Beyond the first two chapters, the majority of the book tends to focus on nightwalkers from the upper end of the social scale, who are referred to as ‘noctambulants’: those nightwalkers whose pedestrianism was of an optional, rather than necessary, nature. The unemployed (or underemployed), referred to as ‘noctivagants’, are equivalent to Karl Marx’s lumpenproletariat: an underclass subsisting at the edges of industrial society. However, these divisions were not always unambiguous, creating a liminal space in which the different classes could intermingle and consume the unique offerings of the night. The relationship between these classes may be seen as symbiotic or mutually predatory. Indeed, the etymology of the terms ‘noctivagant’ and ‘vagrant’ hints at the notion of straying beyond established boundaries, and the night watchmen who were charged with protecting the city were often corrupt.

Nocturnal History Image 1Image Credit: St Pauls Stairs (Davide D’Amico CC2.0)

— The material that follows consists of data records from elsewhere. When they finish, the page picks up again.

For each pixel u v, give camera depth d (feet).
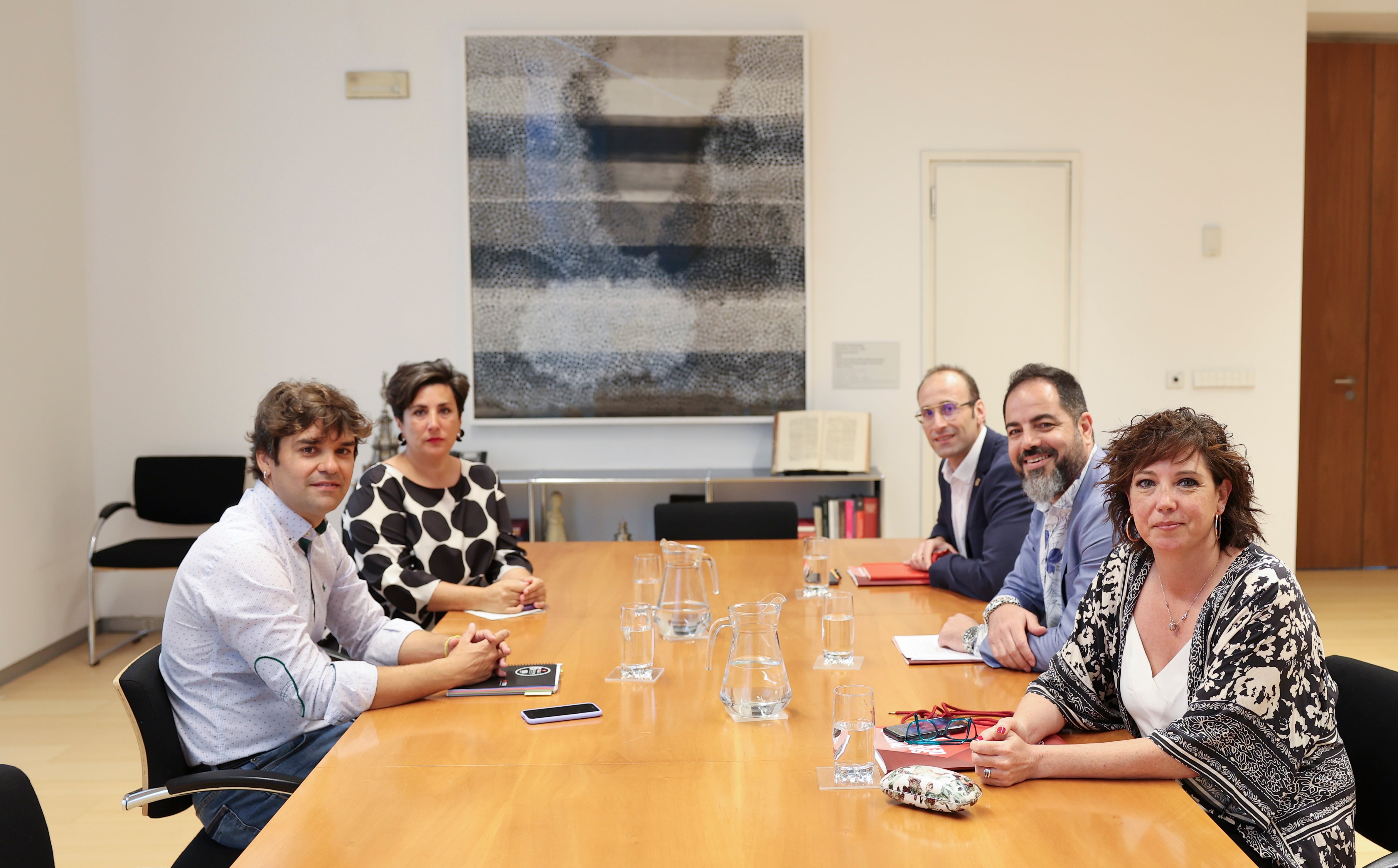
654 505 17.31
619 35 16.43
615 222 16.67
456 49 16.55
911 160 16.96
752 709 5.79
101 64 16.38
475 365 16.78
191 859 6.14
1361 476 20.61
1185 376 17.35
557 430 17.16
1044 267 17.13
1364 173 20.18
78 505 16.28
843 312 17.08
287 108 16.55
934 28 16.83
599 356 16.85
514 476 16.25
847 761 4.86
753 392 16.97
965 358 17.19
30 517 15.05
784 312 16.89
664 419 16.97
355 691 6.13
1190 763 4.86
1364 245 20.27
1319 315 20.35
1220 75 16.99
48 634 15.46
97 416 16.74
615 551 11.25
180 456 16.30
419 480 9.81
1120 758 4.91
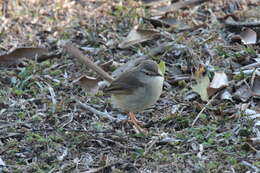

In addition to the differing treatments of rich and poor Londoners for whom night-time conditions were distinctly different, Nightwalking also reveals the divisions between the perceived activities of each gender. Female nightwalkers were regarded as either ‘streetwalkers’ or potential victims of predatory men. In fact, the term ‘common nightwalker’ had become synonymous with ‘prostitute’ by the eighteenth century, whilst male vagrants were chiefly categorised as ‘idlers and vagabonds’ (37). Although there are some fleeting descriptions of the female experience of nocturnal vagrancy, they are frequently filtered through the perceptions of the featured male writers, including Samuel Johnson’s articles about the prostitute Misella; William Wordworth’s poem about a ‘Female Vagrant’ and Thomas De Quincey’s apparent attachment to Ann, a fifteen-year-old prostitute. The brief mentions of figures such as Mary Young, a celebrated prostitute-turned-thief who was executed for her crimes against property, call for further exposition. Beaumont discusses The Midnight Ramble (157-61), an eighteenth-century story by an anonymous author (presumed male) of a pair of upper-class women who disguise themselves as monks in order to explore the streets of London at night; yet he does not mention that it shares several superficial similarities with Aphra Behn’s The Feigned Courtesans; or A Night’s Intrigue. In the latter narrative, written a century earlier, the female protagonists also use the concealment of night to overcome the restrictions of their class, albeit by disguising themselves as courtesans. As a political spy and popular dramatist of her time, Behn might have been an intriguing addition to this discussion of night-inspired writing and writers.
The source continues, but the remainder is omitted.